(Records shown begins)
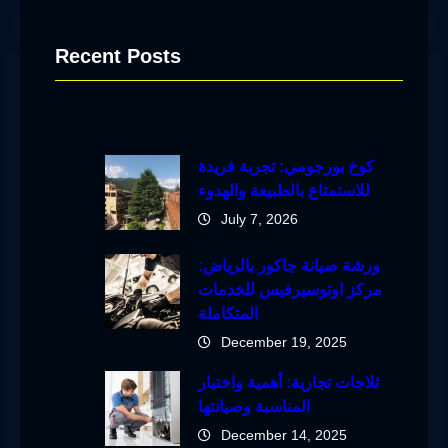
Recent Posts
كوخ بورجومي: تجربة فريدة
للاستمتاع بالطبيعة والهدوء
July 7, 2026
ورشة صيانة جاكور بالرياض:
مركز اوتوسيرفيس للخدمات
المتكاملة
December 19, 2025
ثلاجات تجارية: أهمية واختيار
المناسبة وصيانتها
December 14, 2025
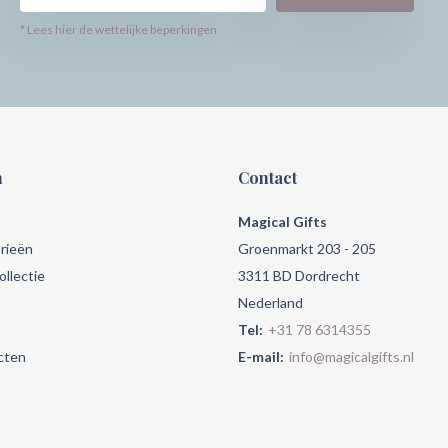
* Lees hier de wettelijke beperkingen
n
Contact
Magical Gifts
rieën
Groenmarkt 203 - 205
llectie
3311 BD Dordrecht
Nederland
Tel:
+31 78 6314355
cten
E-mail:
info@magicalgifts.nl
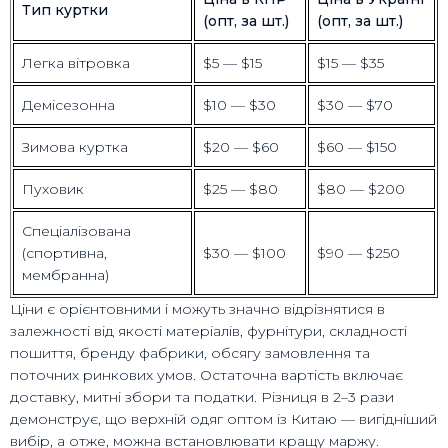
Тип куртки
(опт, за шт.)
(опт, за шт.)
Легка вітровка
$5 — $15
$15 — $35
Демісезонна
$10 — $30
$30 — $70
Зимова куртка
$20 — $60
$60 — $150
Пуховик
$25 — $80
$80 — $200
Спеціалізована
(спортивна,
$30 — $100
$90 — $250
мембранна)
Ціни є орієнтовними і можуть значно відрізнятися в
залежності від якості матеріалів, фурнітури, складності
пошиття, бренду фабрики, обсягу замовлення та
поточних ринкових умов. Остаточна вартість включає
доставку, митні збори та податки. Різниця в 2–3 рази
демонструє, що верхній одяг оптом із Китаю — вигідніший
вибір, а отже, можна встановлювати кращу маржу.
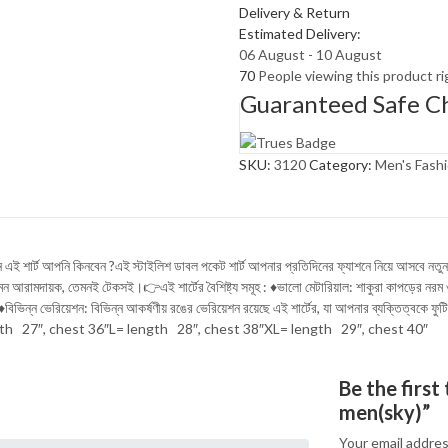
men(sky)
Delivery & Return
quantity
Estimated Delivery:
06 August - 10 August
70
People viewing this product r
Guaranteed Safe C
SKU:
3120
Category:
Men's Fash
 এই শার্ট আপনি কিনবেন ?এই স্টাইলিশ ডাবল পকেট শার্ট আপনার প্রতিদিনের ফ্যাশনে নিয়ে আসবে নতুন 
ি যেমন আরামদায়ক, তেমনই টেকসই।👉এই শার্টের বৈশিষ্ট্য সমূহ : ♦ভালো মেটারিয়াল: শাকুরা কাপড়ের
বিভিন্ন ভেরিয়েশন: বিভিন্ন আকর্ষণীয় রঙের ভেরিয়েশন রয়েছে এই শার্টের, যা আপনার ব্যক্তিত্
gth 27″, chest 36″L= length 28″, chest 38″XL= length 29″, chest 40″
Be the first
men(sky)”
Your email addres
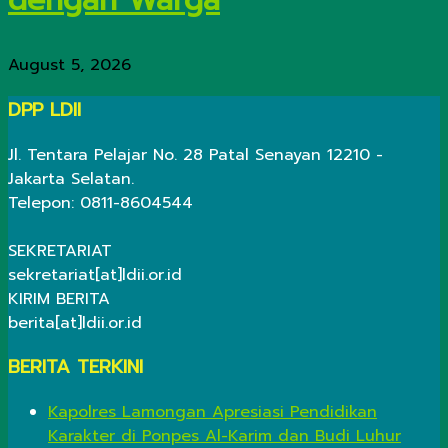
dengan Warga
August 5, 2026
DPP LDII
Jl. Tentara Pelajar No. 28 Patal Senayan 12210 -
Jakarta Selatan.
Telepon: 0811-8604544
SEKRETARIAT
sekretariat[at]ldii.or.id
KIRIM BERITA
berita[at]ldii.or.id
BERITA TERKINI
Kapolres Lamongan Apresiasi Pendidikan
Karakter di Ponpes Al-Karim dan Budi Luhur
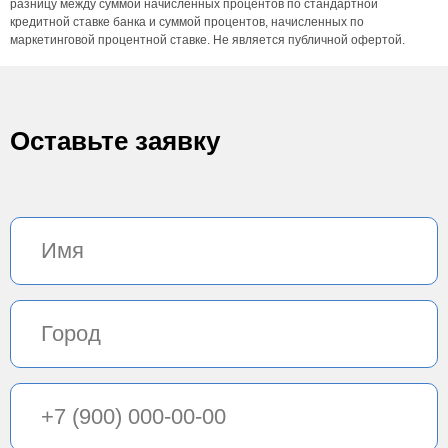
разницу между суммой начисленных процентов по стандартной
кредитной ставке банка и суммой процентов, начисленных по
маркетинговой процентной ставке. Не является публичной офертой.
Оставьте заявку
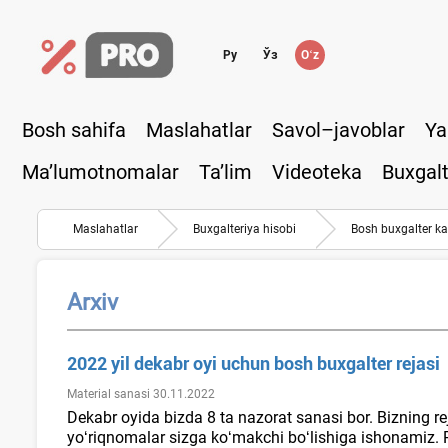
Ру
Ўз
Oʻz
Bosh sahifa
Maslahatlar
Savol–javoblar
Ya
Ma’lumotnomalar
Ta’lim
Videoteka
Buxgalt
Maslahatlar
Buхgalteriya hisobi
Bosh buхgalter ka
Arхiv
2022 yil dekabr oyi uchun bosh buхgalter rejasi
Material sanasi 30.11.2022
Dekabr oyida bizda 8 ta nazorat sanasi bor. Bizning r
yoʻriqnomalar sizga koʻmakchi boʻlishiga ishonamiz. Re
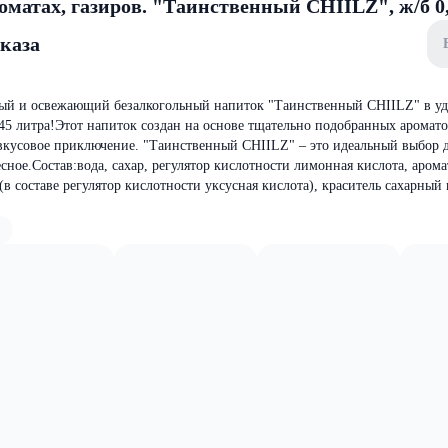
оматах, газиров. "Таинственный CHIILZ", ж/б 0
аказа
ный и освежающий безалкогольный напиток "Таинственный CHIILZ" в у
45 литра!Этот напиток создан на основе тщательно подобранных аромато
вкусовое приключение. "Таинственный CHIILZ" – это идеальный выбор дл
сное.Состав:вода, сахар, регулятор кислотности лимонная кислота, арома
в составе регулятор кислотности уксусная кислота), краситель сахарный 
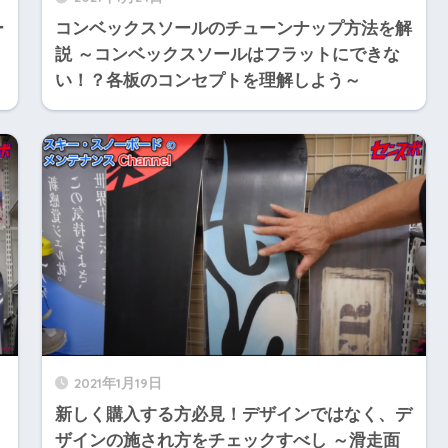
ー
コンベックスソールのチューンナップ方法を解
説 ～コンベックスソールはフラットにできな
い！？各板のコンセプトを理解しよう～
2021年1月19日
新しく購入する方必見！デザインではなく、デ
ザインの施され方をチェックすべし ～滑走面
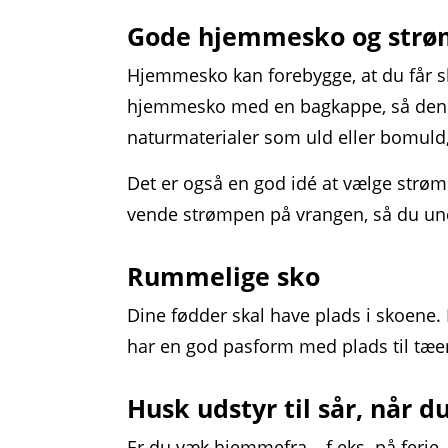
Gode hjemmesko og strø
Hjemmesko kan forebygge, at du får sk
hjemmesko med en bagkappe, så den s
naturmaterialer som uld eller bomuld
Det er også en god idé at vælge strø
vende strømpen på vrangen, så du undg
Rummelige sko
Dine fødder skal have plads i skoene. D
har en god pasform med plads til tæe
Husk udstyr til sår, når d
Er du væk hjemmefra – f.eks. på ferie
(Records shown ends)
▶ _What to produce_
Show every line in the records above that contains the word "Таинственный".

▶ _Solution below_
оматах, газиров. "Таинственный CHIILZ", ж/б 0
ный и освежающий безалкогольный напиток "Таинственный CHIILZ" в у
вкусовое приключение. "Таинственный CHIILZ" – это идеальный выбор дл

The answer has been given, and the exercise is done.